IBD is a complex, multi-factorial disease thought to occur in genetically susceptible individuals who suffer from a weakened intestinal barrier or a “leaky gut” and overactive immune responses against normal gut bacteria.
Current therapies for IBD include aminosalicylates, corticosteroids, immune modulators and biologics, which are directed at suppressing inflammation and preventing complications.
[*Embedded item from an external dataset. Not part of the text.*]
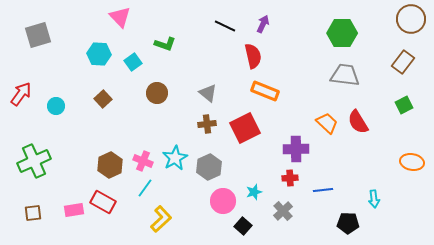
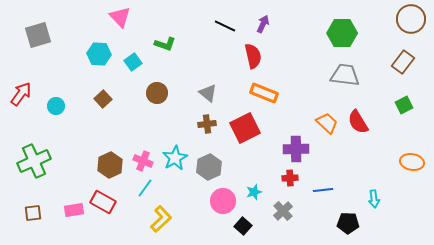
orange rectangle at (265, 91): moved 1 px left, 2 px down
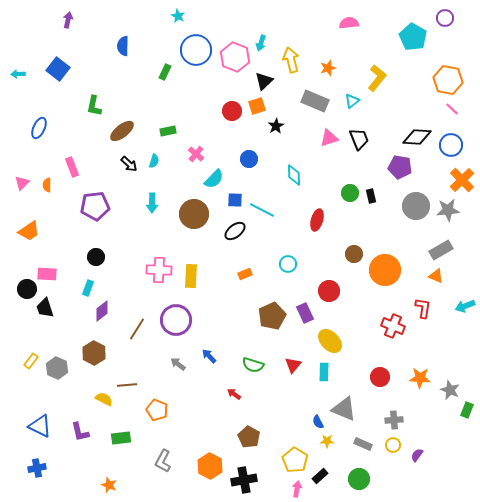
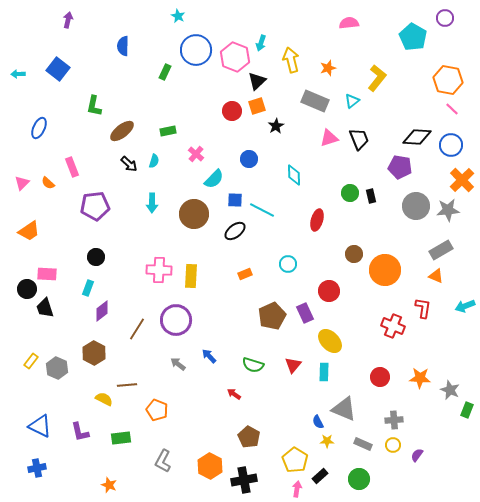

There are numerous adverse events of current IBD therapies. For instance, corticosteroid therapy can cause mood changes, undesirable weight gain and bloating, severe acne, opportunistic infections, and long-term use can increase the risk of developing diabetes, atherosclerosis, osteoporosis as well as growth delay in children (8). Biologics are the newest class of drugs used in treating IBD and include the anti-TNF-α agents, which have dramatically changed the course of IBD- including steroid sparing, less hospitalizations, fewer surgeries, and achieving deep remission and better quality of life (9). Despite the benefits of anti-TNF therapy, there are still limitations, including the lack of primary response in some patients and the loss of response to treatment in other patients. For instance, loss of response has been reported in 25%–40% of Crohn’s disease patients in randomized controlled trials, with an estimated annual loss of response rate of about 13% per patient-year (10). Approximately 70% of people with Crohn’s disease and 40% of those with ulcerative colitis will require surgery at least once during the course of disease (11). There is currently no cure for Crohn’s disease, whereas ulcerative colitis may be ‘cured’ by surgically removing the colon, however this is not an ideal or a desired result. These findings underscore the need for new IBD therapies that can complement and/or replace existing treatments. Specifically, therapies for IBD that target overactive Th1/Th17 mediated immune responses, without increasing the risk of infection are needed.
Many nutrients can affect immune responses, for instance the active forms of vitamin D and vitamin A (retinoic acid) can both directly regulate T-cell responses, by binding to their respective nuclear receptors expressed on lymphoid cells and acting as transcription factors to induce or suppress inflammation (Raverdear et al, 2014). Zinc is also necessary for the normal function of the immune system, and dysfunction is observed, even in mild zinc deficiency (Ibs & Rink, 2003). Interestingly, while acute zinc deficiency causes a decrease in innate and adaptive immunity, chronic zinc deficiency increases inflammation (Bonaventura et al, 2015).